Diplômé d’état, il a débarqué à la capitale congolaise en 2014, puis s’est fait suivre par ses 2 frères, respectivement conducteur de sa seconde moto et commerçant dans sa boutique.

De sa part, Elie Kalonji, vingtaine révolue, a foulé le sol Kinois depuis 7 mois, en provenance de Tshikapa. Il se fait actuellement loger par son cousin venu 6 ans plutôt, dans l’espoir de décrocher un bon emploi.

Le jeune homme dit être au chômage déguisé, car toujours assujetti par son hôte. «  C’est une vielle connaissance qui me cède cette moto lorsqu’il se repose, question de trouver de quoi me nourrir », lâche-t-il.

L’occasion faisant le larron, nos interviewés ont tenu à dénoncer les diverses taxes et les tracasseries de la police de roulage qui se sont ajoutées à leur labeur quotidien.

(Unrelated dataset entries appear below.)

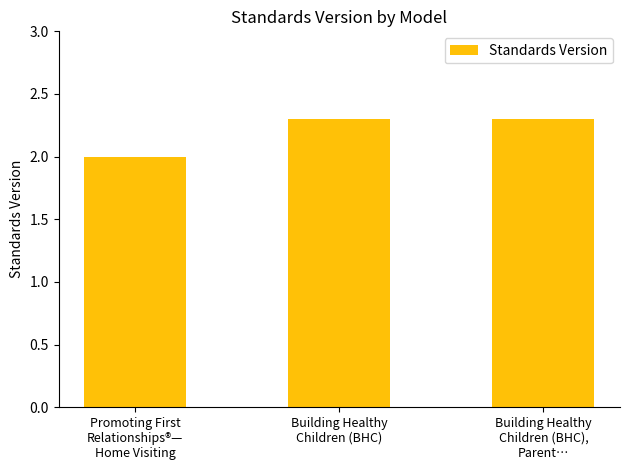

How many data points are above 2?

2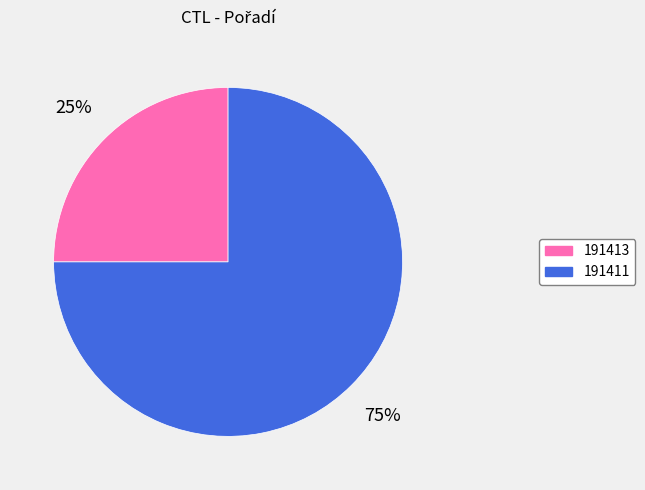

The 191413 slice represents 25% of the pie. True or false?

True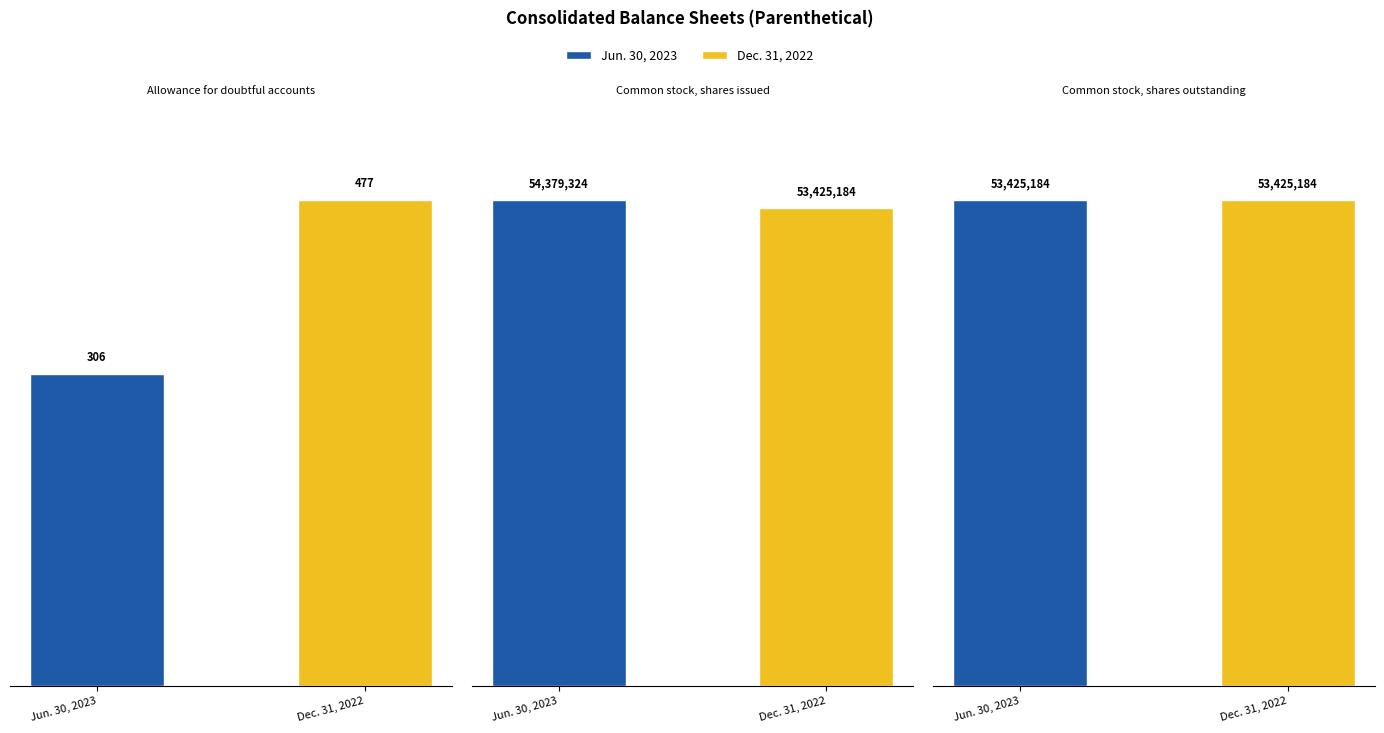

Reading left to right, list all the values displayed in this chart.

Jun. 30, 2023: 306	54379324	53425184
Dec. 31, 2022: 477	53425184	53425184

Concernant le revenu journalier, tous les motards rencontrés s’accordent autour d’une fourchette variant entre 15.000 et 30.000 Francs Congolais, même si le versement journalier avoisinerait les 16.000, soit un peu plus de 8 dollars américains.

« Le versement d’une journée de la semaine est considéré comme le salaire hebdomadaire », a confié Trésor, pour qui le dimanche est réservé à l’entretien de la moto.

Lié à un patron, Gracia Kalala explique quant à lui, est bénéficiaire d’un système de contrat, au terme duquel il serait propriétaire et rembourserait dans une échéance d’environ 6 mois entre 1400 et 1600 dollars américains pour un engin acquis à 1000 USD.

Gracia renseigne qu’une moto à contrat dure longtemps par rapport à celui des versements, dans la mesure où le preneur fera de son mieux pour le conserver en l’état en vue d’en jouir pleinement au terme de l’accord. 

Certains motards sont passés propriétaires des motos Guzzi, sous le lobby de leur asbl, dont le Coordonnateur traite avec les fournisseurs expatriés.